(EXERCISE AIM):
Repeat every one of the lines below word for word, without changing anything.

(Dataset records)
- - - -
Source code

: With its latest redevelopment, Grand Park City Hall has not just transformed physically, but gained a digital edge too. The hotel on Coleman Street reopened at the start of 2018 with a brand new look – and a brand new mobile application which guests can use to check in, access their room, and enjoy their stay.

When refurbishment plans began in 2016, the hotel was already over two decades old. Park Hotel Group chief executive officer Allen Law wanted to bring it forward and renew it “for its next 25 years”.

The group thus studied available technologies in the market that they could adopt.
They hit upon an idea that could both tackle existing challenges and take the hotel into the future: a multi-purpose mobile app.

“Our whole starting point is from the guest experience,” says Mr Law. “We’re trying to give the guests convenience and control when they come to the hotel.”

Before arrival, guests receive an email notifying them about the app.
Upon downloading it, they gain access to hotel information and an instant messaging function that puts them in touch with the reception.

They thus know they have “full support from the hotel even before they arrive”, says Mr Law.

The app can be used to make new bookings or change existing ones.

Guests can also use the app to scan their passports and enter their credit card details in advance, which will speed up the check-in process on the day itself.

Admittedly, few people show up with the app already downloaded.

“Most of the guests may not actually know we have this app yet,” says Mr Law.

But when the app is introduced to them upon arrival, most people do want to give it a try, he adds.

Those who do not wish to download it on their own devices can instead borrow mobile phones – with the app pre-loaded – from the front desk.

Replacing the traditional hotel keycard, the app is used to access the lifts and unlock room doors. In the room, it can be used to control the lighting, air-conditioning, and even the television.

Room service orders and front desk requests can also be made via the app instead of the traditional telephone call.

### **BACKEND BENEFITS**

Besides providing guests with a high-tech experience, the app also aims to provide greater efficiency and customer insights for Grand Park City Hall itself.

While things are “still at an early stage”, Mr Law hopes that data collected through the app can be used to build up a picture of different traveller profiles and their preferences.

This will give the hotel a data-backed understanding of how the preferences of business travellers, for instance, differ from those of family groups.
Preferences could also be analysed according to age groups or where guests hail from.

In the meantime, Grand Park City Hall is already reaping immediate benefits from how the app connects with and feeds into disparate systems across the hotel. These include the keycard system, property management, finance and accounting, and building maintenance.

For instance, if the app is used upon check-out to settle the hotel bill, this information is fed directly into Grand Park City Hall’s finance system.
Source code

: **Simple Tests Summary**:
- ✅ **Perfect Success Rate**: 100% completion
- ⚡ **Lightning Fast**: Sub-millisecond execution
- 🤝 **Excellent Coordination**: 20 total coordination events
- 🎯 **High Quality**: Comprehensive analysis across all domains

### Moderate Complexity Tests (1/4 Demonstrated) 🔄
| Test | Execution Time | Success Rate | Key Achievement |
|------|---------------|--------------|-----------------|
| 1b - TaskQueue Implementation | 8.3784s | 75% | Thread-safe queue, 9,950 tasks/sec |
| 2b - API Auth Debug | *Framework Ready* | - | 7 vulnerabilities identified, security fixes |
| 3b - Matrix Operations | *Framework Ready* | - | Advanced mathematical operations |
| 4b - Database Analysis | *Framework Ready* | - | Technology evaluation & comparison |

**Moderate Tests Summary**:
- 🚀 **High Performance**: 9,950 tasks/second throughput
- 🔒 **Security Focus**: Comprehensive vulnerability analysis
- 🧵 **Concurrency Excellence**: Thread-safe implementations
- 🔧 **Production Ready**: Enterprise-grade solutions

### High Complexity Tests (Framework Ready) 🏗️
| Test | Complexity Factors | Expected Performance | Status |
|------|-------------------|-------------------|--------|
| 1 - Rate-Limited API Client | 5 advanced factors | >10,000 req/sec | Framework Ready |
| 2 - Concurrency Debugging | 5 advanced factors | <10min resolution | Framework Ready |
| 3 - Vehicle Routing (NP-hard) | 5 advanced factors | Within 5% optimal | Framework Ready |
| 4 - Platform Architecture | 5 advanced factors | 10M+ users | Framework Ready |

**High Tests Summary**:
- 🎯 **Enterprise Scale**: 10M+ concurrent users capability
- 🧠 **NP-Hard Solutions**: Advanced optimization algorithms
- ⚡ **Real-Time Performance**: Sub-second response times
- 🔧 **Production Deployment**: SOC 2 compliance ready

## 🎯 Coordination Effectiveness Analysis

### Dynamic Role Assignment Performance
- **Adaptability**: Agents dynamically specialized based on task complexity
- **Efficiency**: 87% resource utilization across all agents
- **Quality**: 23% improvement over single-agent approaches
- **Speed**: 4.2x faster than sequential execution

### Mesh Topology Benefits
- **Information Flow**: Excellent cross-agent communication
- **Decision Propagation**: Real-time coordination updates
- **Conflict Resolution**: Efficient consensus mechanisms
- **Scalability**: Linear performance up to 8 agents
- - - -
(EXERCISE ANSWER):
Source code

: With its latest redevelopment, Grand Park City Hall has not just transformed physically, but gained a digital edge too. The hotel on Coleman Street reopened at the start of 2018 with a brand new look – and a brand new mobile application which guests can use to check in, access their room, and enjoy their stay.

When refurbishment plans began in 2016, the hotel was already over two decades old. Park Hotel Group chief executive officer Allen Law wanted to bring it forward and renew it “for its next 25 years”.

The group thus studied available technologies in the market that they could adopt.
They hit upon an idea that could both tackle existing challenges and take the hotel into the future: a multi-purpose mobile app.

“Our whole starting point is from the guest experience,” says Mr Law. “We’re trying to give the guests convenience and control when they come to the hotel.”

Before arrival, guests receive an email notifying them about the app.
Upon downloading it, they gain access to hotel information and an instant messaging function that puts them in touch with the reception.

They thus know they have “full support from the hotel even before they arrive”, says Mr Law.

The app can be used to make new bookings or change existing ones.

Guests can also use the app to scan their passports and enter their credit card details in advance, which will speed up the check-in process on the day itself.

Admittedly, few people show up with the app already downloaded.

“Most of the guests may not actually know we have this app yet,” says Mr Law.

But when the app is introduced to them upon arrival, most people do want to give it a try, he adds.

Those who do not wish to download it on their own devices can instead borrow mobile phones – with the app pre-loaded – from the front desk.

Replacing the traditional hotel keycard, the app is used to access the lifts and unlock room doors. In the room, it can be used to control the lighting, air-conditioning, and even the television.

Room service orders and front desk requests can also be made via the app instead of the traditional telephone call.

### **BACKEND BENEFITS**

Besides providing guests with a high-tech experience, the app also aims to provide greater efficiency and customer insights for Grand Park City Hall itself.

While things are “still at an early stage”, Mr Law hopes that data collected through the app can be used to build up a picture of different traveller profiles and their preferences.

This will give the hotel a data-backed understanding of how the preferences of business travellers, for instance, differ from those of family groups.
Preferences could also be analysed according to age groups or where guests hail from.

In the meantime, Grand Park City Hall is already reaping immediate benefits from how the app connects with and feeds into disparate systems across the hotel. These include the keycard system, property management, finance and accounting, and building maintenance.

For instance, if the app is used upon check-out to settle the hotel bill, this information is fed directly into Grand Park City Hall’s finance system.
Source code

: **Simple Tests Summary**:
- ✅ **Perfect Success Rate**: 100% completion
- ⚡ **Lightning Fast**: Sub-millisecond execution
- 🤝 **Excellent Coordination**: 20 total coordination events
- 🎯 **High Quality**: Comprehensive analysis across all domains

### Moderate Complexity Tests (1/4 Demonstrated) 🔄
| Test | Execution Time | Success Rate | Key Achievement |
|------|---------------|--------------|-----------------|
| 1b - TaskQueue Implementation | 8.3784s | 75% | Thread-safe queue, 9,950 tasks/sec |
| 2b - API Auth Debug | *Framework Ready* | - | 7 vulnerabilities identified, security fixes |
| 3b - Matrix Operations | *Framework Ready* | - | Advanced mathematical operations |
| 4b - Database Analysis | *Framework Ready* | - | Technology evaluation & comparison |

**Moderate Tests Summary**:
- 🚀 **High Performance**: 9,950 tasks/second throughput
- 🔒 **Security Focus**: Comprehensive vulnerability analysis
- 🧵 **Concurrency Excellence**: Thread-safe implementations
- 🔧 **Production Ready**: Enterprise-grade solutions

### High Complexity Tests (Framework Ready) 🏗️
| Test | Complexity Factors | Expected Performance | Status |
|------|-------------------|-------------------|--------|
| 1 - Rate-Limited API Client | 5 advanced factors | >10,000 req/sec | Framework Ready |
| 2 - Concurrency Debugging | 5 advanced factors | <10min resolution | Framework Ready |
| 3 - Vehicle Routing (NP-hard) | 5 advanced factors | Within 5% optimal | Framework Ready |
| 4 - Platform Architecture | 5 advanced factors | 10M+ users | Framework Ready |

**High Tests Summary**:
- 🎯 **Enterprise Scale**: 10M+ concurrent users capability
- 🧠 **NP-Hard Solutions**: Advanced optimization algorithms
- ⚡ **Real-Time Performance**: Sub-second response times
- 🔧 **Production Deployment**: SOC 2 compliance ready

## 🎯 Coordination Effectiveness Analysis

### Dynamic Role Assignment Performance
- **Adaptability**: Agents dynamically specialized based on task complexity
- **Efficiency**: 87% resource utilization across all agents
- **Quality**: 23% improvement over single-agent approaches
- **Speed**: 4.2x faster than sequential execution

### Mesh Topology Benefits
- **Information Flow**: Excellent cross-agent communication
- **Decision Propagation**: Real-time coordination updates
- **Conflict Resolution**: Efficient consensus mechanisms
- **Scalability**: Linear performance up to 8 agents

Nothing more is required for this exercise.